The read-only aspect is compatible with input attachments.
(This is somewhat awkward, but it removes a lot of extra API churn, and is very unlikely to come up in practice).

NOTE: If the application needs to use both depth and stencil input attachments at the same time,
two DSVs can be created, one with read-only depth, and the other with read-only stencil. The
separate DSVs can then be passed to `CreateInputAttachmentDescriptors()`.

### `UINT GetInputAttachmentDescriptorsCount()`

To be able to read from on-chip memory, the application allocates special SRVs in the descriptor heap.
Rather than normal texture SRVs, Vulkan requires the use of `VK_DESCRIPTOR_TYPE_INPUT_ATTACHMENT`,
so the normal `CreateShaderResourceView()` will not work.

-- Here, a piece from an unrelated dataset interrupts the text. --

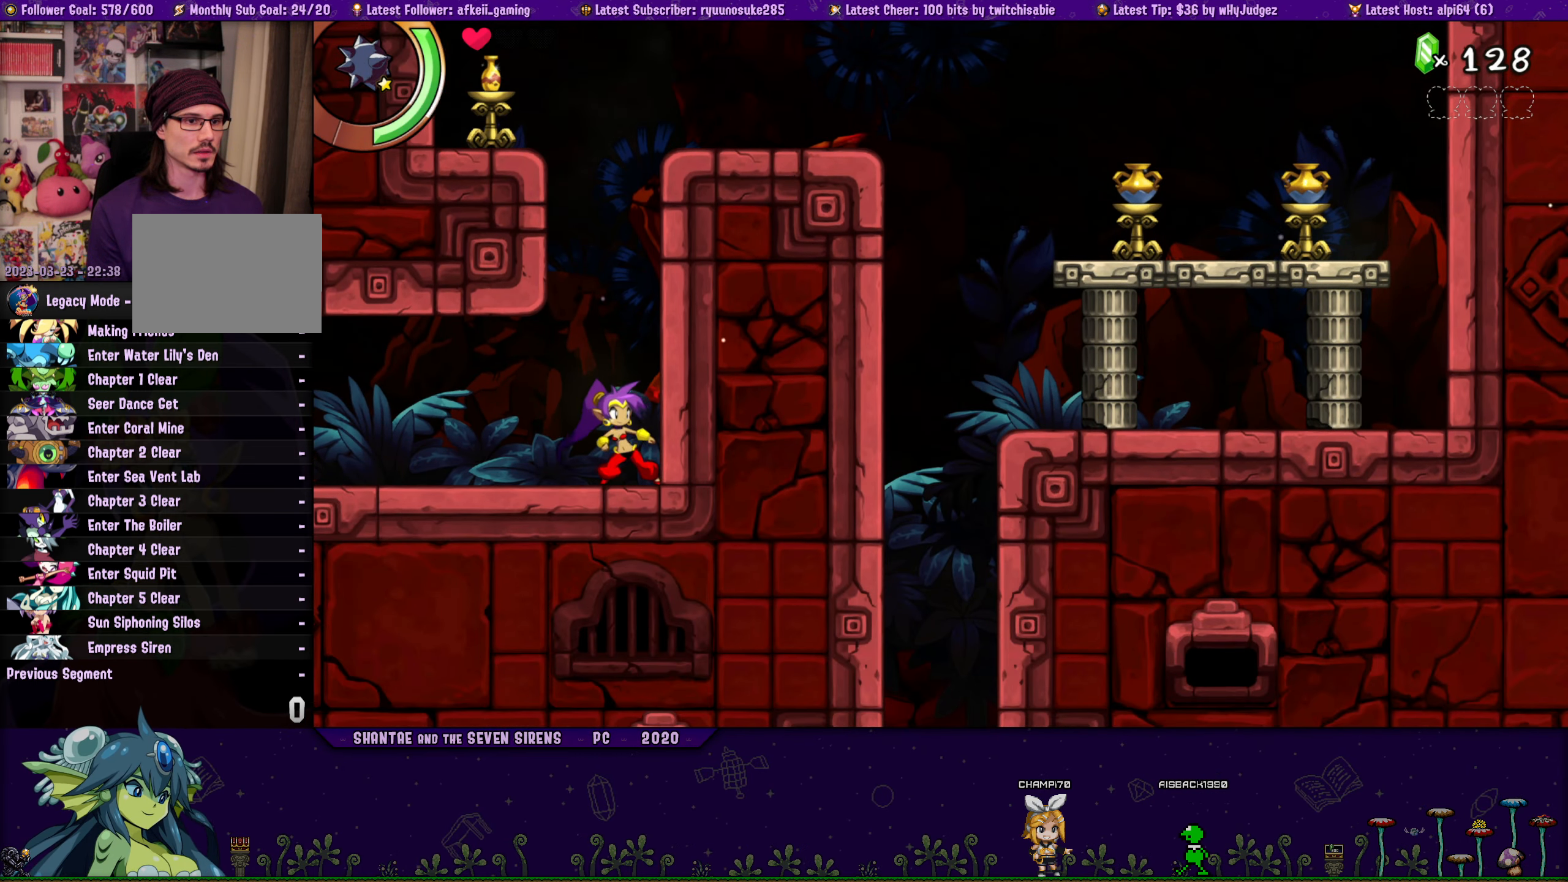
{"buttons": [], "button_events": [[266, "CROSS", "down"], [283, "DPAD_LEFT", "down"], [350, "CROSS", "up"], [450, "DPAD_LEFT", "up"]]}
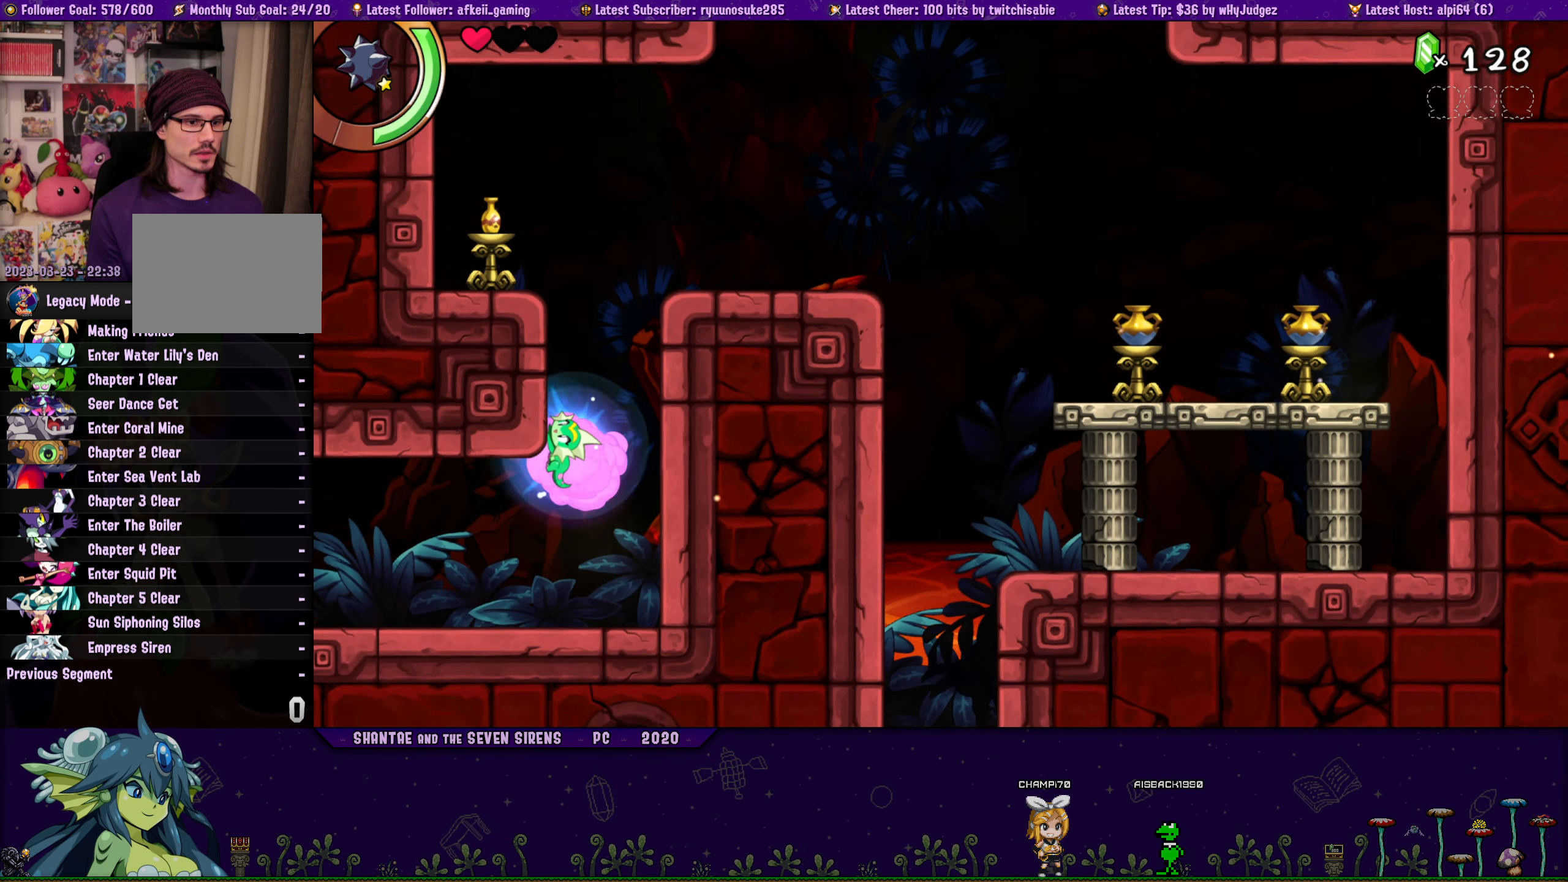
{"buttons": ["CROSS", "DPAD_RIGHT"], "button_events": [[150, "DPAD_RIGHT", "down"], [216, "CROSS", "down"]]}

When writing descriptors to the heap, multiple descriptors are written together as a group in
a layout which is opaque to the application. The expectation is that 10 CBV_SRV_UAV descriptors
are consumed (8 RT + Depth + Stencil), but it may be different due to descriptor packing concerns.
(`vkGetDescriptorSetLayoutSizeEXT()` determines the number of descriptors.)

For simplicity and practicality of the implementation, the number of descriptors is fixed at the upper bound.
New input attachment descriptors need only be allocated once per render pass, and a few extra wasted descriptors
should not be a major concern.

### `HRESULT CreateRootSignatureWithInputAttachments()`

This is equivalent to `CreateRootSignature()`, except that extra information can be added
for input attachments. `mappings` can be `NULL` in which case the call is equivalent
to `CreateRootSignature()`. (It is not reasonable to modify the encoded RootSignature payload to
hack in support for this, so this was determined to be the most practical solution.)

Input attachment mappings only work for non-arrayed descriptors. I.e., shaders which access
the bound attachments through bindless means will not work with this interface
since the compiler needs to statically map resource variables to a render target index to
be able to take advantage of on-chip data.

Input attachment mappings can conflict with normal descriptor table bindings,
i.e. override existing descriptor table bindings in the root signature.
In this case, the input attachment mapping takes precedence.
This allows applications to keep using the normal SRV path on most implementations,
but selectively "opt-in" to the fast path when supported without having to modify the shader code.

When a `Texture2D` or `Texture2DMS` is mapped to an input attachment, that texture must only be used
with simple `::Load()` functions or equivalent. It cannot be used with a sampler object.
Misuse will lead to PSO creation failure.

The coordinate except for sampler index is ignored, and replaced with the current pixel coordinate.
To make this transformation transparent, the pixel shader can sample from `int2(SV_Position.xy)` as the fallback.

When mappings are used, the root signature must have at least one 1 DWORD available in the root signature
for the implementation to pass down additional data.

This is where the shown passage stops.